2012年以降、オルメサルタン関連症例が多数報告され「ARB全体にも同様のリスクがあるのではないか」という疑問が生じていました。
◆研究概要
| 項目 | 内容 |
|---|---|
| 研究デザイン | 系統的レビュー |
| データベース | PubMed、Embase |
| 検索期間 | 2018年11月21日まで |
| 対象文献 | 症例報告、症例集積研究、比較研究 |
| 解析対象 | 82件の症例報告・症例集積+5件の比較研究 |
| 総症例数 | 248例 |
◆試験結果(レビュー結果)
① 原因薬剤の内訳
| ARB | 症例数 | 割合 |
|---|---|---|
| オルメサルタン | 233例 | 94.0% |
| テルミサルタン | 5例 | 2.0% |
| イルベサルタン | 4例 | 1.6% |
| バルサルタン | 3例 | 1.2% |
| ロサルタン | 2例 | 0.8% |
| エプロサルタン | 1例 | 0.4% |
→ 大多数がオルメサルタンであり、他ARBの報告は少数に限られていました。
② 発症までの期間
- ARB開始から2週間〜13年
→ 長期服用後の発症もあり得ることが示されています。
③ 病理・検査所見
| 項目 | 結果 |
|---|---|
| 小腸生検実施例 | 218例 |
| 絨毛萎縮 | 201例(92.2%) |
| 上皮内リンパ球増加 | 131例(60.1%) |
| HLA-DQ2/DQ8陽性 | 105 / 147例(71.4%) |
| セリアック抗体陰性 | 167 / 169例(98.8%) |
④ 治療反応
| 項目 | 結果 |
|---|---|
| グルテン除去食で改善せず | 127 / 130例(97.7%) |
| ARB中止で症状消失 | 233 / 239例(97.4%) |
| オルメサルタン再投与で再発 | 7例(2.8%) |
| 他ARBでの再投与試験 | 報告なし |
研究結果の解釈
本レビューからは、
- スプルー様腸症は非常にまれ
- 圧倒的にオルメサルタン関連症例が多い
- 他のARBでも症例報告は存在するが、因果関係の強さは限定的
であることが示唆されます。
また、薬剤中止による改善率が極めて高いことから、臨床的には「原因不明の慢性下痢・体重減少」がある場合、ARB、とくにオルメサルタンの中止を検討する視点が重要と考えられます。
試験の限界
本研究には以下の限界があります:
- 症例報告・症例集積が中心
→ 発生頻度や相対リスクを定量的に評価できない。 - 出版バイアスの影響
→ オルメサルタンは注目度が高く、他ARBより報告されやすい可能性。 - 比較研究のデザインが不均一
→ 観察期間、症例定義、評価項目が研究ごとに異なる。 - 非オルメサルタンARBの再投与試験が未実施
→ クラスエフェクトの検証は不十分。 - 背景因子(併用薬・基礎疾患)の統制不足
→ 因果関係の厳密な評価には限界がある。
まとめ
この系統的レビューから、
- ARB関連スプルー様腸症は稀だが実在する副作用
- 現時点ではオルメサルタン特異性が強く示唆される
- ただし、ARB全体として完全に否定はできない
という位置づけが妥当と考えられます。
長期服用中でも発症し得る点は重要であり、原因不明の慢性下痢や体重減少を認めた場合、薬剤性腸症を鑑別に挙げる姿勢が求められます。
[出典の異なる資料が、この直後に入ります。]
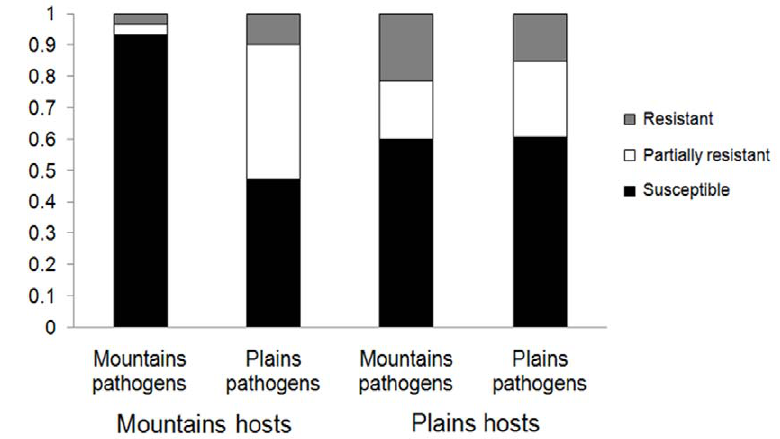
Figure 3. Regional adaptation of Plains and Mountains pathogens to their allopatric and sympatric hosts. Mean patterns of resistance in 5 Mountains and 5 Plains populations of L. marginale (30 plants per population) to 6 Mountains and 5 Plains isolates of M. lini. Infection type responses shown by hosts were classified into fully resistant, partially resistant or fully susceptible (see Materials & Methods).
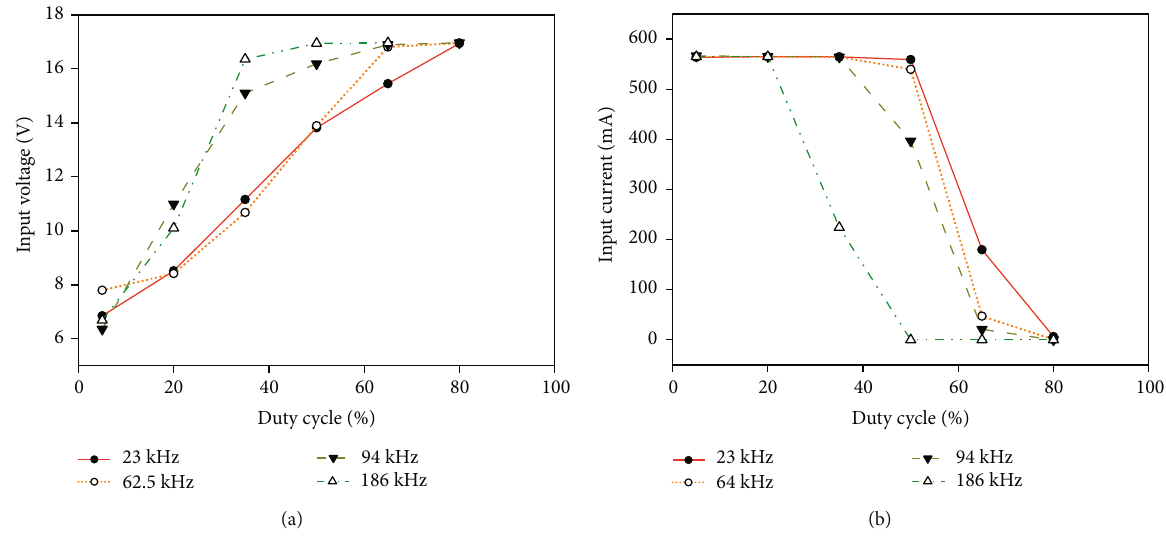
Figure 11: Solar module voltage and current behavior: (a) input voltage vs. DC; (b) input current vs. DC.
これまでの報告結果を踏まえると、オルメサルタン特有の副作用である可能性が高いでしょう。他の要因を排除しても持続するような慢性下痢症例にであったときに気が付けるよう、要因の一つとして頭の片隅に置いておいた方が良さそうです。
続報に期待。

✅まとめ✅ 系統的レビューの結果、ARB使用症例における腸症はまれではあるが、特にオルメサルタン使用者で発生するようであった。臨床医は投薬開始後何年も経った後でもこの潜在的な有害事象に注意を払う必要がある。
根拠となった試験の抄録
背景: アンジオテンシンII受容体拮抗薬(ARB)であるオルメサルタンは、スプルー様腸症に類似した消化管症状と関連している。腸症はオルメサルタン特異的ではなく、クラス効果(薬剤のクラス効果)である可能性があるという意見もある。我々は、全てのARBにおけるスプルー様腸症に関する文献を同定するために、システマティックレビューを実施した。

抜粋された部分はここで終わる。